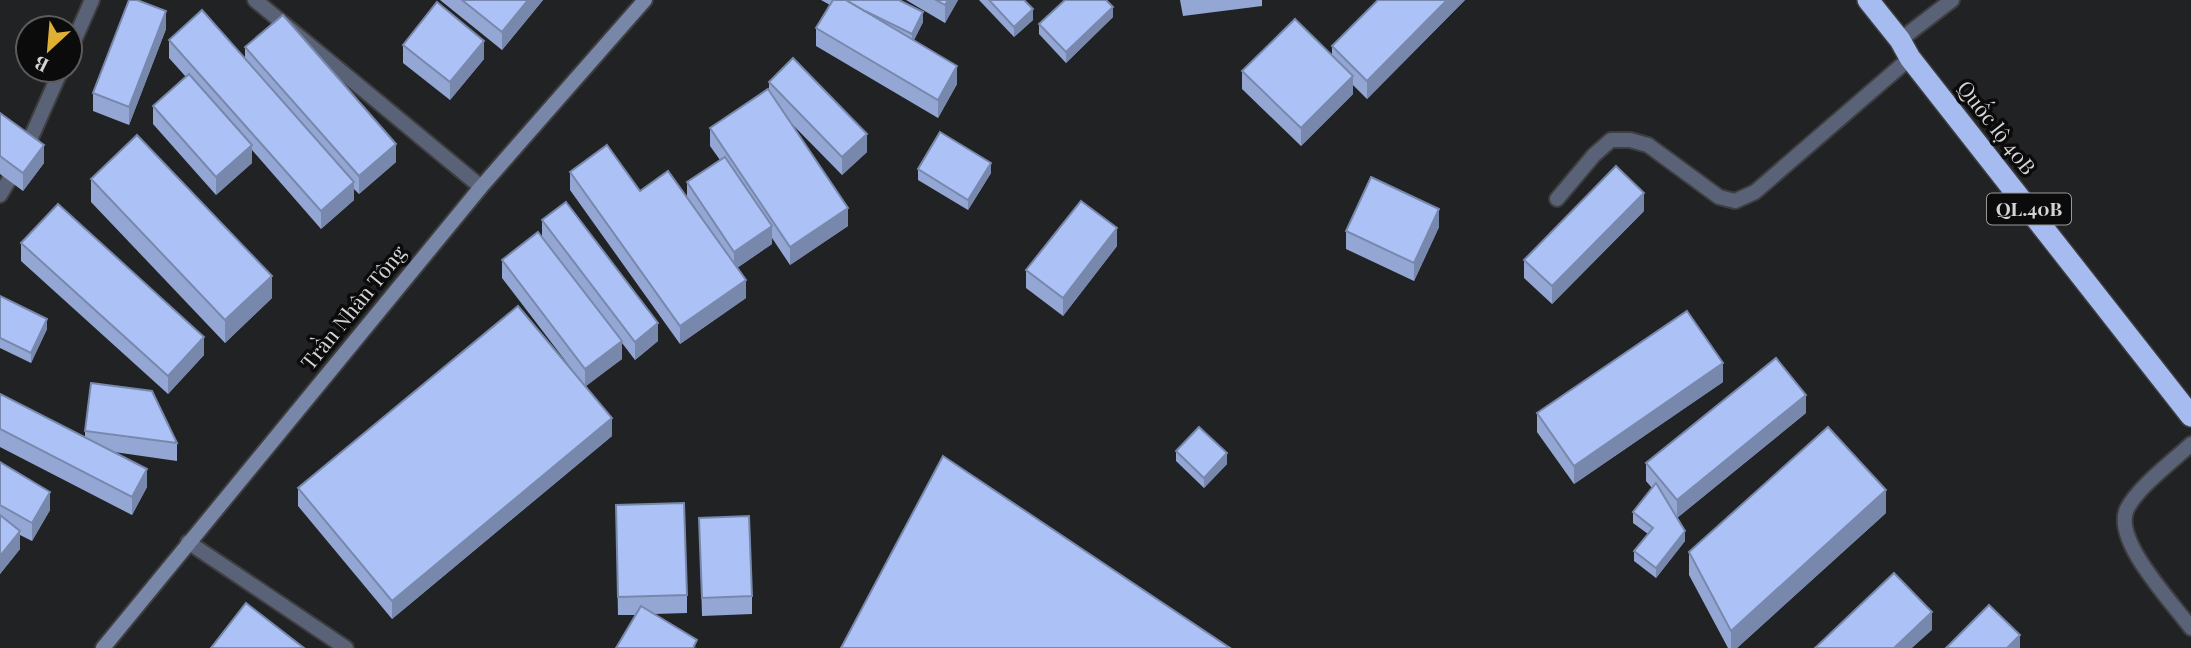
<svg xmlns="http://www.w3.org/2000/svg" width="2191" height="648" viewBox="0 0 2191 648" font-family="'Playfair Display',serif">
	<rect width="100%" height="100%" fill="#212224"/>
	<g fill="none" stroke-linecap="round" stroke-linejoin="round">
		<defs>
			<path id="lane" d="M2191,444C2172,462 2138,487 2127,509C2112,540 2173,603 2191,628"/>
			<g id="street">
				<polyline points="255,0 481,187"/>
				<polyline points="1900,40 1952,0"/>
				<polyline points="70,50 92,0"/>
				<polyline points="0,195 22,158 61,70"/>
				<polyline points="1557,199 1594,155 1611,140 1630,140 1648,145 1719,197 1735,201 1755,192 1910,58"/>
				<polyline points="188,542 346,648"/>
			</g>
			<polyline id="secondary" points="103,648 481,187 645,0"/>
			<polyline id="highway" points="1868,0 1900,40 1910,58 2191,416"/>
		</defs>
		<use href="#lane" stroke="#3e3e40" stroke-width="18"/>
		<use href="#street" stroke="#3e3e40" stroke-width="18"/>
		<use href="#secondary" stroke="#3e3e40" stroke-width="18"/>
		<use href="#highway" stroke="#3e3e40" stroke-width="24"/>
		<use href="#lane" stroke="#596277" stroke-width="14"/>
		<use href="#street" stroke="#596277" stroke-width="14"/>
		<use href="#secondary" stroke="#7886a7" stroke-width="14"/>
		<use href="#highway" stroke="#a6bbef" stroke-width="21"/>
	</g>
	<g fill="#94a7d4">
		<polygon points="440,0 543,0 502,50"/>
		<polygon points="821,0 899,0 923,22 914,40 957,84 938,118 816,46 816,28 830,5"/>
		<polygon points="906,0 958,0 945,23"/>
		<polygon points="979,0 1024,0 1033,20 1014,37"/>
		<polygon points="1180,0 1262,0 1262,6 1183,16"/>
		<polygon points="1378,0 1465,0 1367,99 1353,85 1353,94 1301,146 1242,89 1242,71 1332,55 1332,46"/>
		<polygon points="1113,17 1066,63 1039,34 1039,24"/>
		<polygon points="166,29 129,125 93,111 93,93"/>
		<polygon points="169,40 245,58 245,47 396,162 359,194 354,189 354,200 321,229 252,150 252,163 216,195 153,124 153,106 186,77 169,58"/>
		<polygon points="403,45 484,59 450,100 403,63"/>
		<polygon points="769,82 867,152 842,175 790,122 848,226 790,265 772,238 772,244 737,268 746,298 680,344 570,190 570,172 640,191 687,198 687,182 720,160 710,146 710,128 769,90"/>
		<polygon points="0,113 44,163 23,191 0,174"/>
		<polygon points="918,169 991,173 968,210 918,180"/>
		<polygon points="91,179 272,298 225,343 91,202"/>
		<polygon points="1644,211 1552,304 1524,278 1524,260"/>
		<polygon points="542,220 658,341 635,360 622,343 622,359 585,386 612,436 392,619 298,506 298,488 580,380 502,278 502,260 542,237"/>
		<polygon points="1439,227 1414,281 1346,249 1346,231"/>
		<polygon points="21,243 204,355 168,394 21,261"/>
		<polygon points="1117,246 1063,316 1026,288 1026,270"/>
		<polygon points="0,296 47,329 31,363 0,348"/>
		<polygon points="1723,382 1574,484 1537,432 1537,413"/>
		<polygon points="0,394 85,438 85,431 177,443 177,461 114,452 147,487 132,515 0,447"/>
		<polygon points="1806,413 1677,518 1685,541 1656,578 1634,561 1634,551 1648,534 1633,523 1633,512 1652,488 1646,481 1646,463"/>
		<polygon points="1176,451 1227,464 1204,488 1176,461"/>
		<polygon points="0,462 50,510 32,541 20,535 20,549 0,574"/>
		<polygon points="616,505 687,595 687,613 654,614 697,648 636,615 618,615"/>
		<polygon points="1886,513 1737,648 1728,648 1689,575 1689,552"/>
		<polygon points="699,518 752,596 752,614 702,616"/>
	</g>
	<g fill="#7888ac">
		<polygon points="528,0 543,0 502,50 502,32"/>
		<polygon points="948,0 958,0 945,23 945,5"/>
		<polygon points="1447,0 1465,0 1367,99 1367,81"/>
		<polygon points="1113,7 1113,17 1066,63 1066,52"/>
		<polygon points="1033,9 1033,20 1014,37 1014,27"/>
		<polygon points="166,11 166,29 129,125 129,107"/>
		<polygon points="923,12 923,22 912,44 912,34"/>
		<polygon points="484,41 484,59 450,100 450,82"/>
		<polygon points="957,66 957,84 938,118 938,100"/>
		<polygon points="1353,76 1353,94 1301,146 1301,128"/>
		<polygon points="867,134 867,152 842,175 842,157"/>
		<polygon points="396,144 396,162 359,194 359,176"/>
		<polygon points="44,145 44,163 23,191 23,173"/>
		<polygon points="252,145 252,163 216,195 216,177"/>
		<polygon points="991,163 991,173 968,210 968,200"/>
		<polygon points="354,182 354,200 321,229 321,211"/>
		<polygon points="1644,193 1644,211 1552,304 1552,286"/>
		<polygon points="848,208 848,226 790,265 790,247"/>
		<polygon points="1439,209 1439,227 1414,281 1414,263"/>
		<polygon points="772,226 772,244 734,270 734,252"/>
		<polygon points="1117,228 1117,246 1063,316 1063,298"/>
		<polygon points="272,276 272,298 225,343 225,320"/>
		<polygon points="746,280 746,298 680,344 680,326"/>
		<polygon points="47,319 47,329 31,363 31,353"/>
		<polygon points="658,323 658,341 635,360 635,342"/>
		<polygon points="204,337 204,355 168,394 168,376"/>
		<polygon points="622,341 622,359 585,387 585,369"/>
		<polygon points="1723,363 1723,382 1574,484 1574,466"/>
		<polygon points="1806,395 1806,413 1677,518 1677,500"/>
		<polygon points="612,418 612,436 392,619 392,601"/>
		<polygon points="1227,453 1227,464 1204,488 1204,478"/>
		<polygon points="147,469 147,487 132,515 132,497"/>
		<polygon points="1886,490 1886,513 1737,648 1731,648 1731,631"/>
		<polygon points="50,492 50,510 32,541 32,523"/>
		<polygon points="20,531 20,549 0,574 0,556"/>
		<polygon points="1685,531 1685,541 1656,578 1656,568"/>
		<polygon points="1932,612 1932,630 1912,648 1894,648"/>
		<polygon points="2020,635 2020,648 2007,648"/>
	</g>
	<g fill="#acc2f6" stroke="#7888ac" stroke-width="2">
		<polygon points="129,0 137,0 166,11 129,107 93,93"/>
		<polygon points="462,0 528,0 502,32"/>
		<polygon points="833,0 846,0 957,66 938,100 816,28"/>
		<polygon points="846,0 899,0 923,12 912,34 865,11"/>
		<polygon points="936,0 948,0 945,5"/>
		<polygon points="989,0 1024,0 1033,9 1014,27"/>
		<polygon points="1065,0 1106,0 1113,7 1066,52 1039,24"/>
		<polygon points="1378,0 1447,0 1367,81 1332,46"/>
		<polygon points="437,2 484,41 450,82 403,45"/>
		<polygon points="202,10 354,182 321,211 169,40"/>
		<polygon points="283,15 396,144 359,176 245,47"/>
		<polygon points="1295,19 1353,76 1301,128 1242,71"/>
		<polygon points="793,58 867,134 842,157 769,82"/>
		<polygon points="189,74 252,145 216,177 153,106"/>
		<polygon points="768,89 848,208 790,247 710,128"/>
		<polygon points="0,113 44,145 23,173 0,156"/>
		<polygon points="940,132 991,163 968,200 918,169"/>
		<polygon points="137,135 272,276 225,320 91,179"/>
		<polygon points="607,145 640,191 668,171 746,280 680,326 570,172"/>
		<polygon points="725,157 772,226 734,252 687,182"/>
		<polygon points="1616,166 1644,193 1552,286 1524,260"/>
		<polygon points="1371,177 1439,209 1414,263 1346,231"/>
		<polygon points="1081,201 1117,228 1063,298 1026,270"/>
		<polygon points="566,202 658,323 635,342 542,220"/>
		<polygon points="58,204 204,337 168,376 21,243"/>
		<polygon points="538,232 622,341 585,369 502,260"/>
		<polygon points="0,296 47,319 31,353 0,338"/>
		<polygon points="518,306 612,418 392,601 298,488"/>
		<polygon points="1687,311 1723,363 1574,466 1537,413"/>
		<polygon points="1776,358 1806,395 1677,500 1646,463"/>
		<polygon points="91,383 152,391 177,443 85,431"/>
		<polygon points="0,394 147,469 132,497 0,429"/>
		<polygon points="1199,427 1227,453 1204,478 1176,451"/>
		<polygon points="1828,427 1886,490 1731,631 1689,552"/>
		<polygon points="943,456 1230,648 841,648"/>
		<polygon points="0,462 50,492 32,523 0,505"/>
		<polygon points="1656,483 1685,531 1656,568 1634,551 1653,528 1633,512"/>
		<polygon points="684,503 687,595 618,597 616,505"/>
		<polygon points="0,515 20,531 0,556"/>
		<polygon points="749,516 752,596 702,598 699,518"/>
		<polygon points="1894,573 1932,612 1894,648 1815,648"/>
		<polygon points="246,603 304,648 211,648"/>
		<polygon points="1989,605 2020,635 2007,648 1946,648"/>
		<polygon points="641,606 697,640 693,648 616,648"/>
	</g>
	<g text-anchor="middle" stroke-width="7" stroke-linejoin="round" paint-order="stroke">
		<rect fill="#0b0b0c" stroke="#989899" stroke-width="2" x="1987" y="193.5" width="84" height="31" rx="5"/>
		<g font-size="19" font-weight="bold" fill="#d4d4d6">
			<text x="2029" y="216">QL.40B</text>
		</g>
		<g font-size="21" fill="#d4d4d6" stroke="#0b0b0c">
			<text transform="translate(1996 128) rotate(52)" y="7">Quốc lộ 40B</text>
			<text transform="translate(354 308) rotate(-51)" y="7">Trần Nhân Tông</text>
		</g>
	</g>
	<g transform="translate(49 49) rotate(206)"><circle r="33" fill="#0b0b0c" stroke="#5b5b5d" stroke-width="2"/>
	<path d="M0-5L12 26L0 18L-12 26Z" fill="#dfb034"/>
	<text y="-10" font-size="19" font-weight="bold" text-anchor="middle" fill="#d4d4d6">B</text>
	</g>
</svg>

■ ■ ■ ■ ■ ■ ■

What the task requires
Only the lines that hold the word "rect" are wanted; each should be pulled from the records.

Your response
	<rect width="100%" height="100%" fill="#212224"/>
		<rect fill="#0b0b0c" stroke="#989899" stroke-width="2" x="1987" y="193.5" width="84" height="31" rx="5"/>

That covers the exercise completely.